I believe Romans Eight is one of the clearest descriptions concerning this discernment because it alternates between that which is of the sin nature, and that which is of the Spirit. The reason for its clarity is due to the use of contrasting between that which is true only of a believer, and that which is true only of an unbeliever.

 

It begins with the clear separation between the two by identifying those “who walk not after the flesh” and those who walk after the Spirit; and neither of the two can do both.

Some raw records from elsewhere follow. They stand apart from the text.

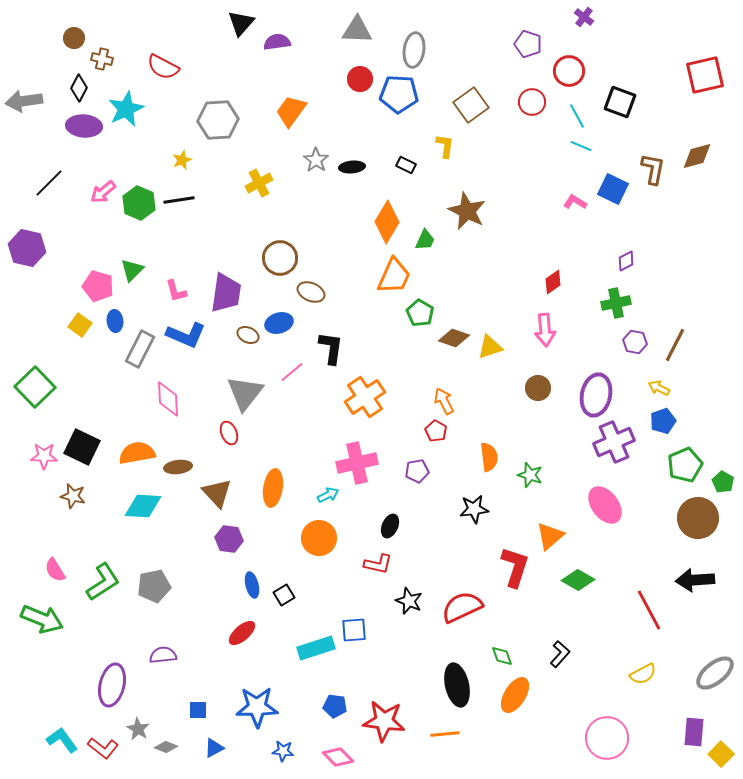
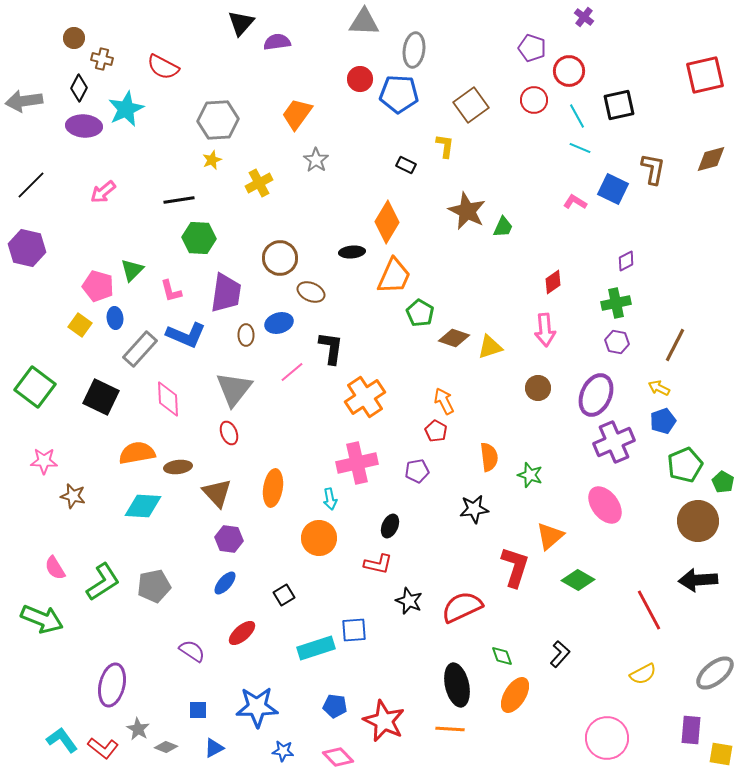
gray triangle at (357, 30): moved 7 px right, 8 px up
purple pentagon at (528, 44): moved 4 px right, 4 px down
red circle at (532, 102): moved 2 px right, 2 px up
black square at (620, 102): moved 1 px left, 3 px down; rotated 32 degrees counterclockwise
orange trapezoid at (291, 111): moved 6 px right, 3 px down
cyan line at (581, 146): moved 1 px left, 2 px down
brown diamond at (697, 156): moved 14 px right, 3 px down
yellow star at (182, 160): moved 30 px right
black ellipse at (352, 167): moved 85 px down
black line at (49, 183): moved 18 px left, 2 px down
green hexagon at (139, 203): moved 60 px right, 35 px down; rotated 20 degrees counterclockwise
green trapezoid at (425, 240): moved 78 px right, 13 px up
pink L-shape at (176, 291): moved 5 px left
blue ellipse at (115, 321): moved 3 px up
brown ellipse at (248, 335): moved 2 px left; rotated 65 degrees clockwise
purple hexagon at (635, 342): moved 18 px left
gray rectangle at (140, 349): rotated 15 degrees clockwise
green square at (35, 387): rotated 9 degrees counterclockwise
gray triangle at (245, 393): moved 11 px left, 4 px up
purple ellipse at (596, 395): rotated 12 degrees clockwise
black square at (82, 447): moved 19 px right, 50 px up
pink star at (44, 456): moved 5 px down
cyan arrow at (328, 495): moved 2 px right, 4 px down; rotated 105 degrees clockwise
brown circle at (698, 518): moved 3 px down
pink semicircle at (55, 570): moved 2 px up
black arrow at (695, 580): moved 3 px right
blue ellipse at (252, 585): moved 27 px left, 2 px up; rotated 55 degrees clockwise
purple semicircle at (163, 655): moved 29 px right, 4 px up; rotated 40 degrees clockwise
red star at (384, 721): rotated 18 degrees clockwise
purple rectangle at (694, 732): moved 3 px left, 2 px up
orange line at (445, 734): moved 5 px right, 5 px up; rotated 8 degrees clockwise
yellow square at (721, 754): rotated 35 degrees counterclockwise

Nobody can will after the “things” of the sinful nature and after the things of the Spirit of God (Rom 8:5). “A good tree cannot bring forth evil fruit, neither can a corrupt tree bring forth good fruit.” “Either make the tree good, and his fruit good, or else make the tree corrupt and his fruit corrupt” (Mat 7:18; 12:33).

 

“No man can serve two masters (i.e. sin nature and the Spirit), for either he will hate the one, and love the other; or else he will hold to the one, and despise the other” (Mat 6:24). James states parallel instruction with, “Does a fountain send forth at the same place sweet water and bitter? . . . so can no fountain both yield salt water and fresh” (3:11, 12).

 

To “walk after” designs the intention of that which one wills over all things. Though believers are yet effected by the desires of the “old man,” their overriding and ultimate desire and will is always to please God; and it is this all prevalent “desire” (Phil 2:13) of which believers are continually aware. These are not only comforting and assuring but—ever present!